Dr. Ramsey received her BA from Stanford University in 1972 and her MD from Harvard Medical School in 1976. After pediatric residency training at Boston Children’s Hospital, she moved Seattle Children’s in 1978 first as a resident and fellow and then became an attending physician in 1980. Her career has focused on clinical care and research in the field of Cystic Fibrosis (CF). She is internationally recognized for her work in developing new therapies for patients with CF. She is also interested in the ethics of pediatric clinical research and has served on two Institute of Medicine committees focused on this topic.

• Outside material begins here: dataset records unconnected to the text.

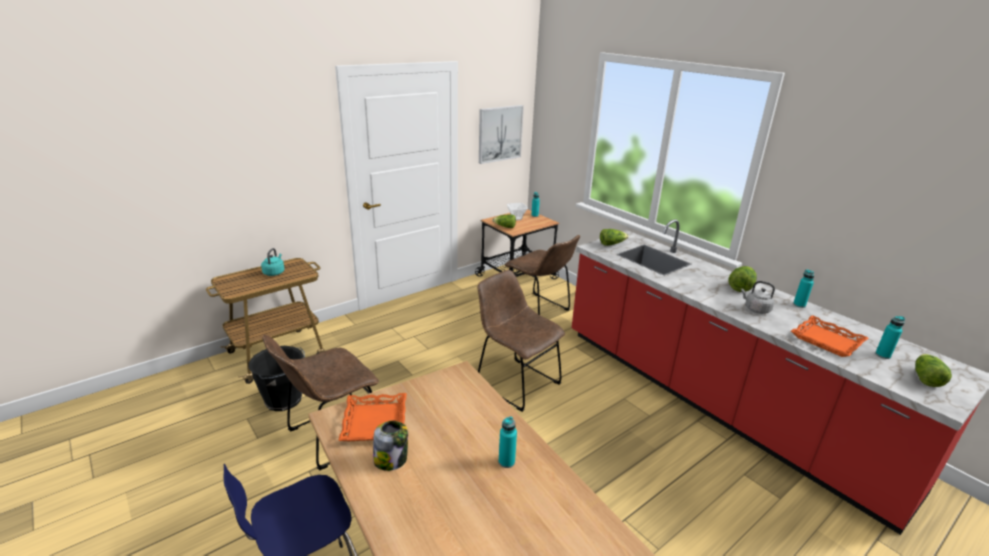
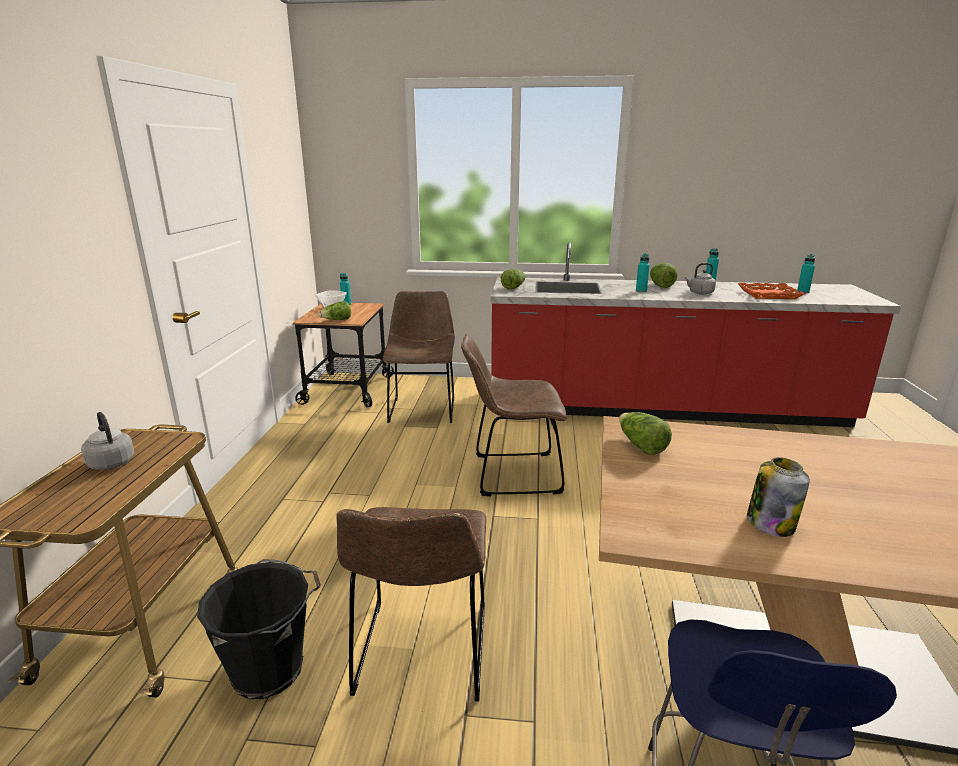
camera: 45 degrees left, 5 degrees down
(274, 272) = (111, 462): turquoise kettle -> grey kettle
(374, 422) = (674, 508): orange tray -> none
(499, 133) = (285, 199): picture -> none
(506, 462) = (822, 460): turquoise bottle -> turquoise bottle (641, 291)
(538, 311) = (423, 408): brown chair -> brown chair turned 90 degrees counterclockwise
(925, 378) = (841, 294): lettuce -> lettuce (641, 445)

Her primary research interest has been better understanding Pseudomonas aeruginosa (Pa) infections in the CF airway in order to develop better therapies. Over the past 2 decades she has led a large natural history of early Pa infection in young children with CF, the Early Pa Infection Control(EPIC) study, creating one of the world’s largest data and microbiological specimen collection in this population. Since the 1990’s, she has studied the role of inhaled antibiotics in treatment of Pa infections including the development of inhaled tobramycin ( TOBI®) initially for patients with established infections and more recently for eradication of early infections.

For nearly the past two decades, Bonnie directed the Coordinating Center for the Cystic Fibrosis Foundation Therapeutics (CFFT) Development Network (TDN), a national clinical trials network that has successfully conducted therapeutic trials assisting in the development of novel treatments for patients with this disorder. Several of the drugs have reached FDA approval, significantly impacting the lives of patients with CF. She now serves as a Senior Consultant to the TDN.